Studiengebühren: BFH erfreut Studenten 

 

Guten Tag, 

bisher waren Kosten der Berufs-Ausbildung bis zu € 4.000 als sogenannte Sonderausgaben steuerlich abzugsfähig. Da die meisten Studenten und Auszubildenden jedoch keine Einkommensteuer zahlen, verpuffte dieser Steuervorteil vollständig. Mit unserer H + H - Info vom 01.11.09 (Studiengebühren: Geschickte Finanzierung spart Steuern) hatten wir einen Lösungsweg aufgezeigt. 

Inzwischen hat der Bundefinanzhof (BFH) entschieden, dass sowohl die Kosten eines Erststudiums als auch die Kosten einer Erstausbildung direkt nach der Schule als sogenannte Werbungskosten oder Betriebsausgaben vollständig steuerlich abzugsfähig sind. Voraussetzung: Es muss ein hinreichend konkreter Veranlassungszusammenhang zwischen der Ausbildung und der späteren Berufstätigkeit gegeben sein. Selten ist im Steuerrecht eine Voraussetzung leichter zu erfüllen. 

Was ist konkret zu tun? 

Jeder Student/Auszubildende, der für seine Jahre der Ausbildung keine Einkommensteuererklärung abgegeben hat, sollte dies nun nachholen. Dabei sind alle im Rahmen der Ausbildung angefallenen Kosten darzulegen. Das sind unter anderem Immatrikulationsgebühren, Studienkosten, Fahrtkosten, Aufwendungen für Lernmittel, PC, Taschenrechner, Bürobedarf, … 
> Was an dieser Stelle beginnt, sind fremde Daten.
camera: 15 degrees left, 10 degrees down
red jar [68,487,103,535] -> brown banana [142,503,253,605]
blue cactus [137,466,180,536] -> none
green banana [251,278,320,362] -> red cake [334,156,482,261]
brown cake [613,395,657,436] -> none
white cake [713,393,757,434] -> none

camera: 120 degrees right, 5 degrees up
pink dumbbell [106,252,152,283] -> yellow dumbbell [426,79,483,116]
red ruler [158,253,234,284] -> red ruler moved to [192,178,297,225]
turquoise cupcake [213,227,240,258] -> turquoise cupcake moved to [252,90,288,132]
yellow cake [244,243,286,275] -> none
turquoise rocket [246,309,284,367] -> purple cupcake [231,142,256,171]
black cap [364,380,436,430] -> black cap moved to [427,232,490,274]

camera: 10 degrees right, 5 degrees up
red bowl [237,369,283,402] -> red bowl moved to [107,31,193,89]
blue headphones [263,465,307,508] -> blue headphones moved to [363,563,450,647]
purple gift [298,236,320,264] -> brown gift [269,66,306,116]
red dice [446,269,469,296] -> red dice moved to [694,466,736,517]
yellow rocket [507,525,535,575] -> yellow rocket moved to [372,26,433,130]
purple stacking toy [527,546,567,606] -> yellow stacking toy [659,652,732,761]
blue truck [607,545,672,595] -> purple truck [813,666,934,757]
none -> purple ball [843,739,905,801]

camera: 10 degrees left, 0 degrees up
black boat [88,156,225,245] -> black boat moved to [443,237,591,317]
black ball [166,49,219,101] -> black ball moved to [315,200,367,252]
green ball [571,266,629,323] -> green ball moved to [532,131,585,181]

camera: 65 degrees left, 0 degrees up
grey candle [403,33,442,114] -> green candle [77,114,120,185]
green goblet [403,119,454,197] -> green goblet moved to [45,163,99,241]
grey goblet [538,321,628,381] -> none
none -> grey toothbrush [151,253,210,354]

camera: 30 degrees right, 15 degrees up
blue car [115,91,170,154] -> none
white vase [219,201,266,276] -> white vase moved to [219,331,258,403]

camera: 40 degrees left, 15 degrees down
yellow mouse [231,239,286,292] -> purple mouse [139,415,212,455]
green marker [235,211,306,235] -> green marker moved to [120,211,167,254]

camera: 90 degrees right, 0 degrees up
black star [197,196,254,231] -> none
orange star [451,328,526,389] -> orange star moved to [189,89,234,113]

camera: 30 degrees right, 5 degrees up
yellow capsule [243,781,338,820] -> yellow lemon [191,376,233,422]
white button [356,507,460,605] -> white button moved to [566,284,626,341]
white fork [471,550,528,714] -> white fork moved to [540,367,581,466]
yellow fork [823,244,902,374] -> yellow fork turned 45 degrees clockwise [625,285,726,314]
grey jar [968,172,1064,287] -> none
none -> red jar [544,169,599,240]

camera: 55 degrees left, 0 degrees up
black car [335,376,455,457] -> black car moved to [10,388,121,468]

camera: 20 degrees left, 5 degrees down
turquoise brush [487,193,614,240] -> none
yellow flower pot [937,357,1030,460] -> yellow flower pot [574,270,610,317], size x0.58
Hat es in dem jeweiligen Jahr keine gegenzurechnenden Einnahmen gegeben (sogenannte Aushilfslöhne bleiben außen vor), wird das Finanzamt über die Höhe der gesamten jährlichen Ausbildungskosten einen Verlustfeststellungsbescheid erlassen. Die Summe dieser Verluste kommt dann im Jahr des Berufseinstiegs zur steuerlichen Verrechnung und spart somit in erheblichem Maße Einkommensteuer. 

Für wie viele Jahre rückwirkend können derartige Verluste noch festgestellt werden? Im günstigsten Fall geht es zurück bis inklusive 2004. Da mit jedem Jahreswechsel definitiv ein weiteres Jahr verjährt und folglich wegfällt, kontaktieren Sie uns bitte jetzt, damit wir bis zum Jahreswechsel alles auf den Weg bringen. Übrigens: Der Finanzminister überlegt bereits öffentlich, wie er dieses ,,Schlupfloch‘‘ per Gesetz schließen kann.